Charles Ellicott Commentary 1 Peter 3:19

Charles Ellicott Commentary

1 Peter 3:19

1819–1905
Anglican
Charles Ellicott
Charles Ellicott

Charles Ellicott Commentary

1 Peter 3:19

1819–1905
Anglican
SCRIPTURE

"in which also he went and preached unto the spirits in prison," — 1 Peter 3:19 (ASV)

By which.—If “by the Spirit” had been correct in the former verse, this translation might have stood here, though the word is literally in; for “in” is often used to mean “in the power of,” or “on the strength of:” for example,Romans 8:15. But as that former rendering is untenable, we must here keep strictly to in whichthat is, in spirit. This might mean either of two things: (1) “spiritually speaking,” “as far as thought and sympathy go,” as, for instance, 1 Corinthians 5:3 and Colossians 2:5; or (2) “in spirit,” as opposed to “in the body”—that is, “out of the body” (2 Corinthians 12:2), as a disembodied spirit. We adopt the latter rendering without hesitation, for reasons that will be clearer in the next Note.

He went and preached unto the spirits in prison.—There are two main ways of interpreting this mysterious passage.

  1. The spirits are understood as being now in prison, as a consequence of having rejected His preaching to them while they were still on earth. According to this interpretation—which has the support of such names as Pearson, Hammond, Barrow, and Leighton (though he afterward modified his opinion), among ourselves, besides various great theologians of other countries, including St. Thomas Aquinas on the one hand and Beza on the other—it was “in spirit,” that is, mystically speaking, our Lord Himself who, in and through the person of Noah, preached repentance to the old world.

    Thus the passage is altogether dissociated from the doctrine of the descent into hell; and the sense (though not the Greek) would be better expressed by writing, He had gone and preached to the spirits (now) in prison. In this case, however, it is difficult to see the purpose of the digression, or what could have brought the subject into St. Peter’s mind.

  2. The second interpretation—which is that of (practically) all the Fathers, and of Calvin, Luther (finally), Bellarmine, Bengel, and of most modern scholars—refers the passage to what our Lord did while His body was dead. This is the most natural construction to put upon the words “in which also” (that is, in spirit).

    It thus gives point to the saying that He was “quickened in spirit,” which would otherwise be left very meaningless.

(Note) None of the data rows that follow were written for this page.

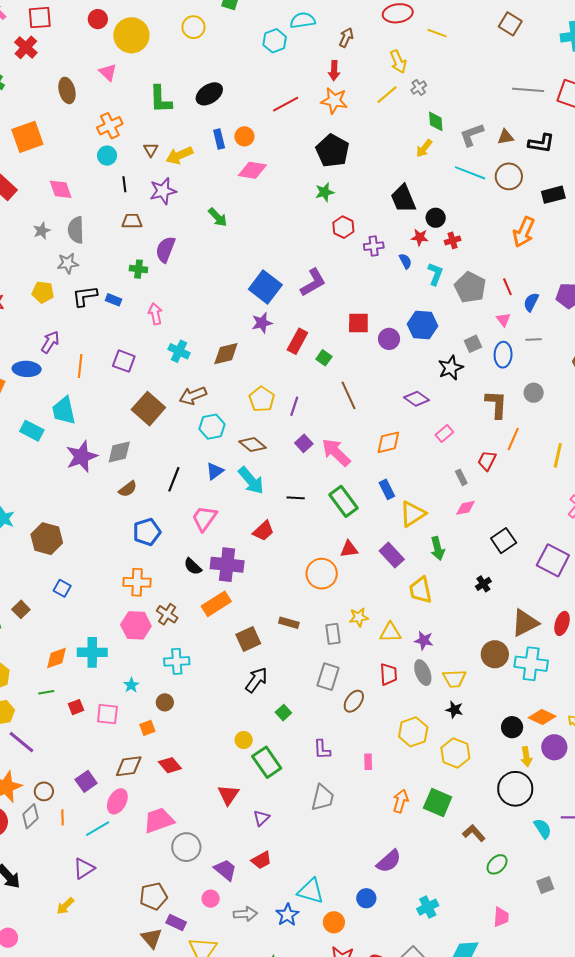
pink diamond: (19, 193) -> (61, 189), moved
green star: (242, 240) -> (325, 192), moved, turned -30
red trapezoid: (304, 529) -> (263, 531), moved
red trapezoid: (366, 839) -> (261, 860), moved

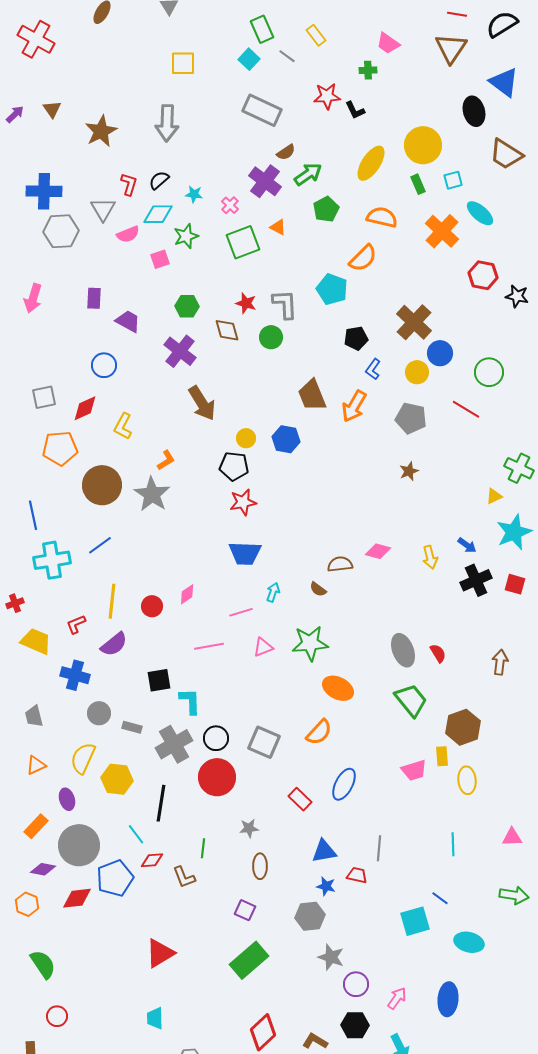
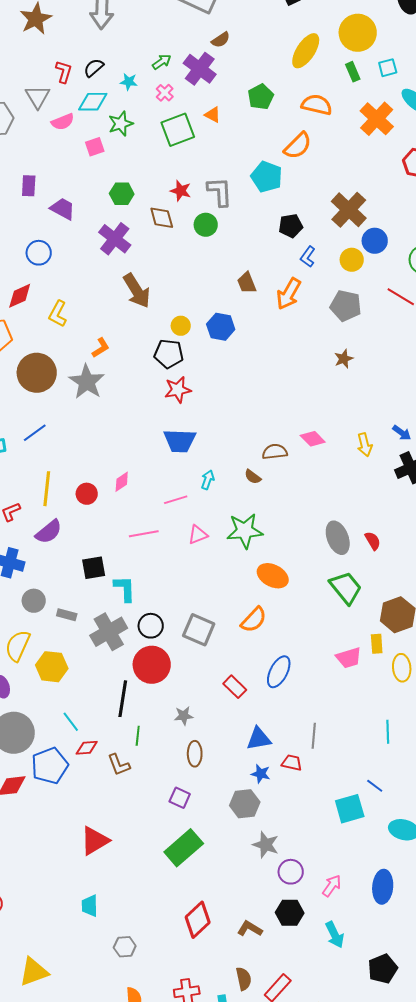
green arrow: (308, 174) -> (162, 62), moved, size x0.7
brown trapezoid: (312, 395) -> (247, 283), size x0.7
pink diamond: (378, 551) -> (313, 439), turned 30
black line: (161, 803) -> (123, 699), moved

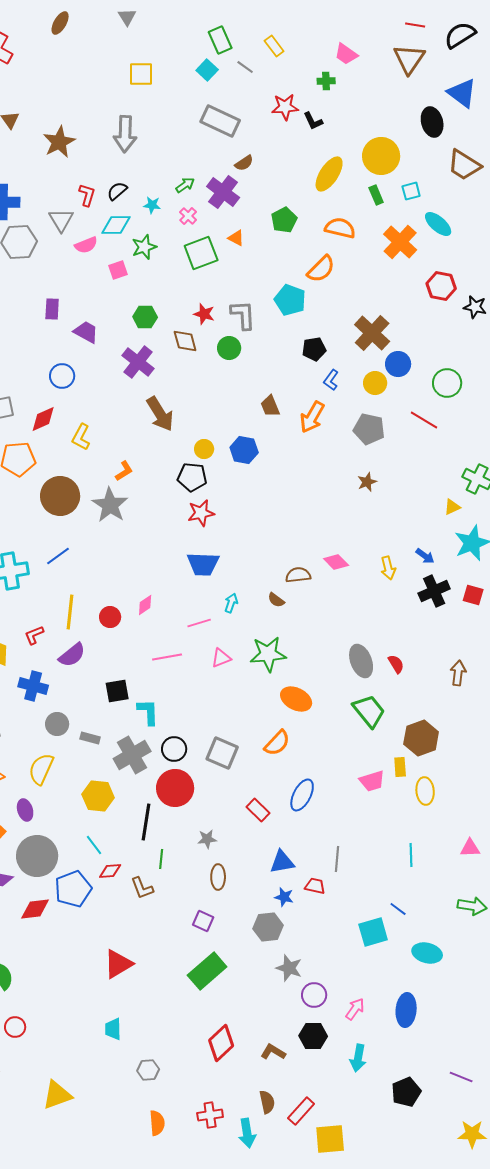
yellow hexagon: (52, 667) -> (98, 796), moved
cyan arrow: (335, 935) -> (358, 1058), turned 36

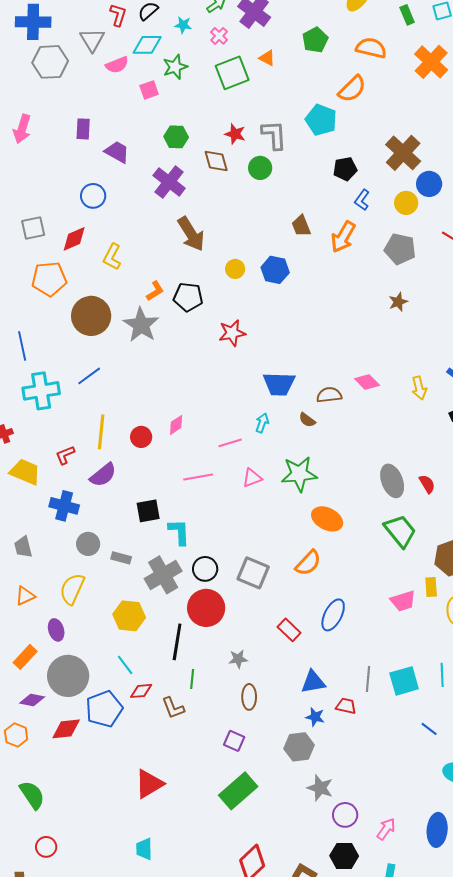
black pentagon: (192, 477) -> (188, 297), moved
blue trapezoid: (203, 564) -> (279, 384), moved
cyan square: (373, 932) -> (404, 681), moved

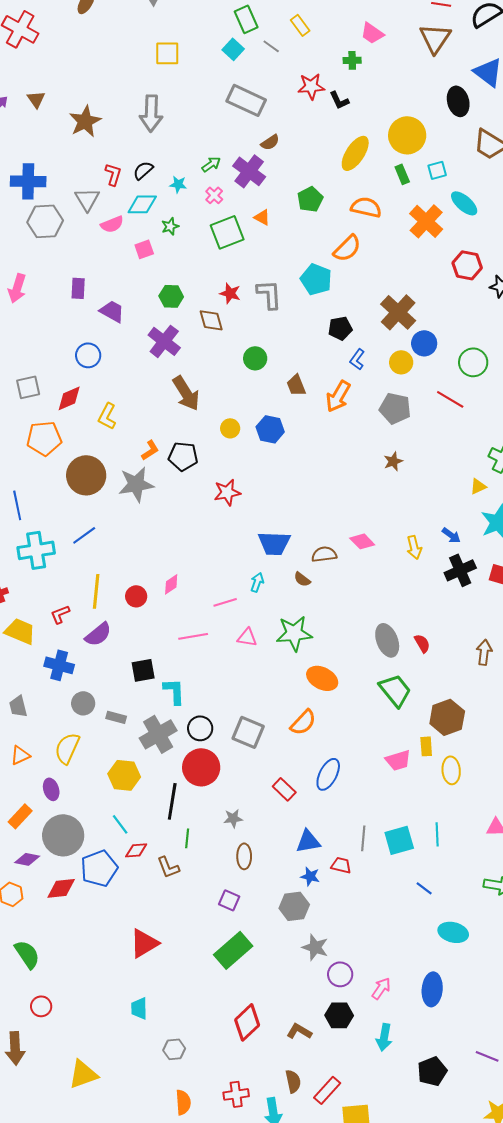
green star: (175, 67) -> (170, 226), size x0.7
green circle: (260, 168) -> (255, 358), moved
gray star: (141, 325) -> (136, 484), turned 30
pink triangle: (252, 478) -> (247, 637), turned 30

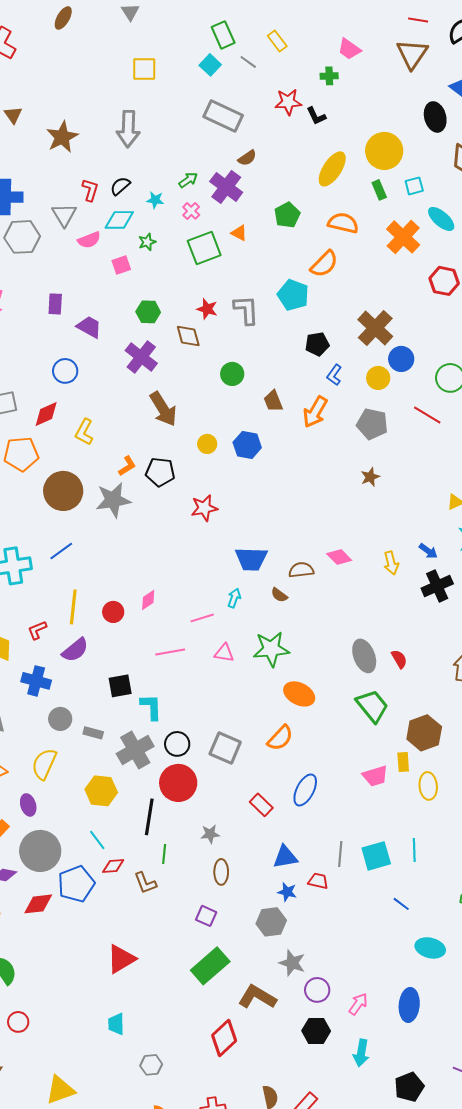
brown L-shape: (299, 1031) -> (257, 997), moved, size x1.5

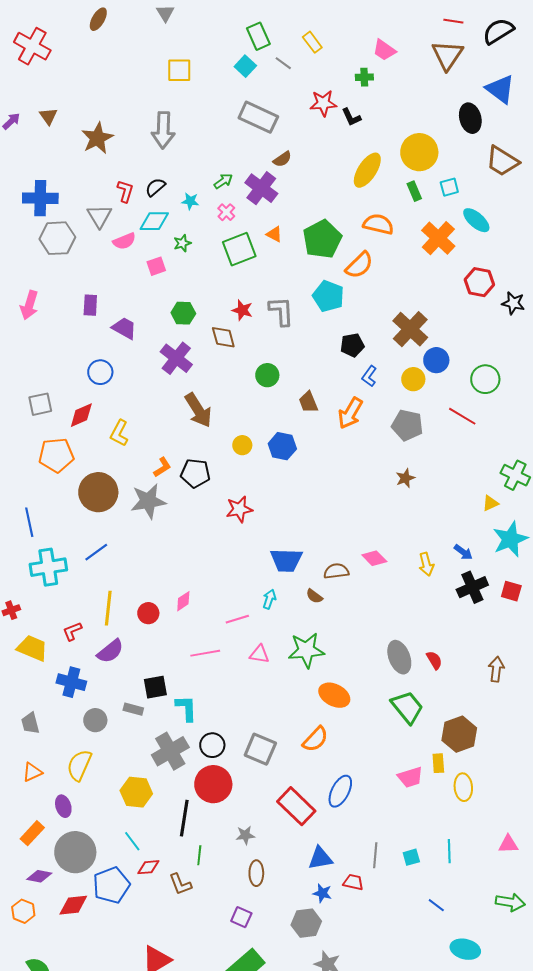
green pentagon: (287, 215) -> (322, 239), moved, size x1.5
gray rectangle: (93, 733) -> (133, 709), moved
red rectangle: (261, 805) -> (296, 806), size x1.6
cyan square: (376, 856) -> (411, 857), size x0.6

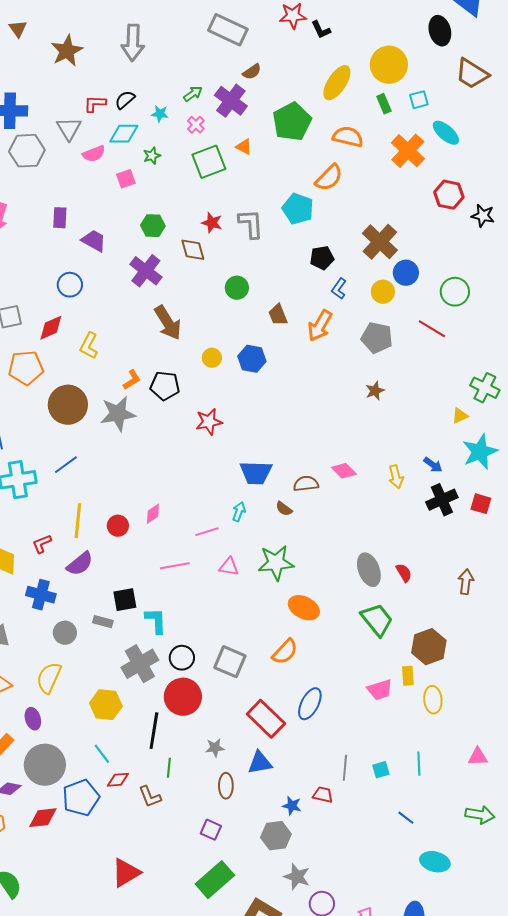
red L-shape: (125, 191) -> (95, 104), turned -105
green pentagon: (322, 239) -> (292, 122), moved
blue triangle: (320, 858) -> (260, 763), moved

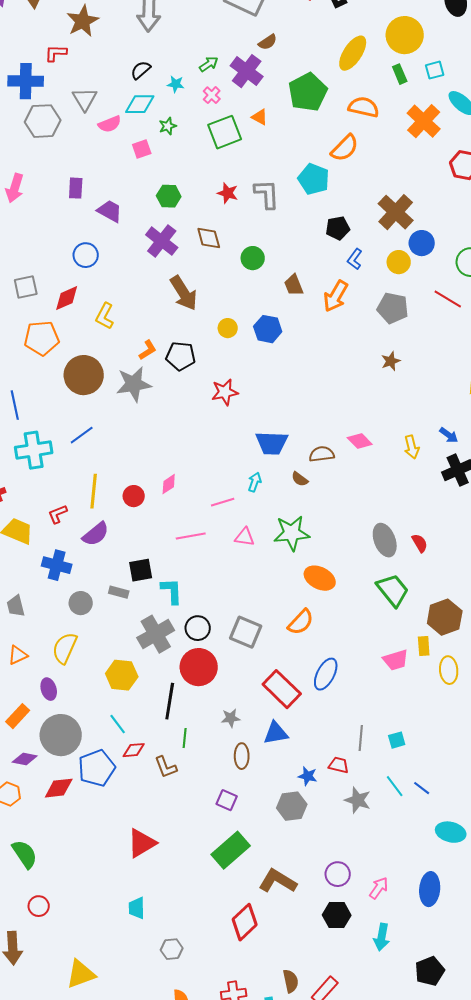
red L-shape: (95, 104) -> (56, 53), moved
brown diamond: (193, 250) -> (209, 238), moved
cyan line: (419, 764) -> (395, 786), moved, turned -35
gray star: (297, 877) -> (358, 800), moved

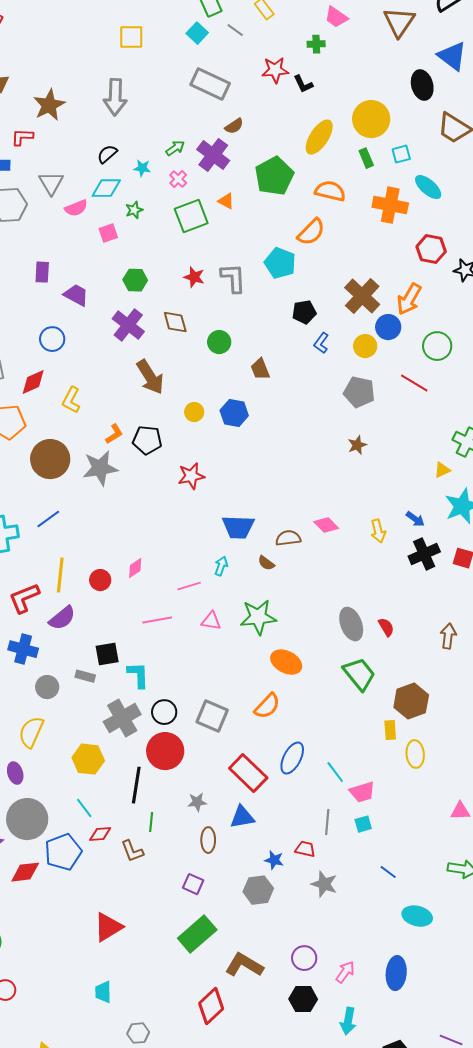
orange cross: (424, 121) -> (390, 205), turned -32
orange arrow: (336, 296) -> (409, 299), moved
red L-shape: (58, 514) -> (24, 598), size x1.6
pink trapezoid: (396, 660) -> (362, 792), moved
cyan line: (395, 786) -> (335, 772), moved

The “spirits” here will thus correspond with “in spirit” there.

    It is the only way to assign any intelligible meaning to the words “He went and” to suppose that He “went” straight from His quickening in spirit—that is, from His death. It is by far the most natural thing to suppose that the spirits were in prison at the time when Christ went and preached to them.

We take it, then, to mean that, as soon as Christ’s human spirit was disengaged from the body, He gave proof of the new powers of purely spiritual action thus acquired. He did this by going to the place, or state, where other disembodied spirits were (who would have been incapable of receiving direct impressions from Him if He Himself had not been in the purely spiritual condition), and conveyed to them certain tidings: He “preached” to them.

We are not told here what the substance of this preaching was. The word itself (which is not the same as, for example, in 1 Peter 1:25) only means to publish or proclaim like a crier or herald. And as the spirits are said to have been disobedient and in prison, some have thought that Christ went to proclaim to them the certainty of their damnation!

This notion merely needs to be mentioned to be rejected with horror. But it may also be pointed out that in 1 Peter 4:6, which refers back to this passage, it is distinctly called a “gospel.” And it would be too grim to call something a gospel that (in Calvin’s words) “made it more clear and patent to them that they were shut out from all salvation!”

He brought good tidings, therefore, of some kind to the “prison” and the spirits in it.

And this “prison” must not be understood (with Bishop Browne, Articles, page 95) as merely “a place of safe keeping,” where good spirits might be as well as bad, though etymologically this is imaginable.

The word occurs thirty-eight times in the New Testament in the undoubted sense of a “prison,” and not once in that of a place of protection, though twice (Revelation 18:2) it is used in the derived sense of “a cage.”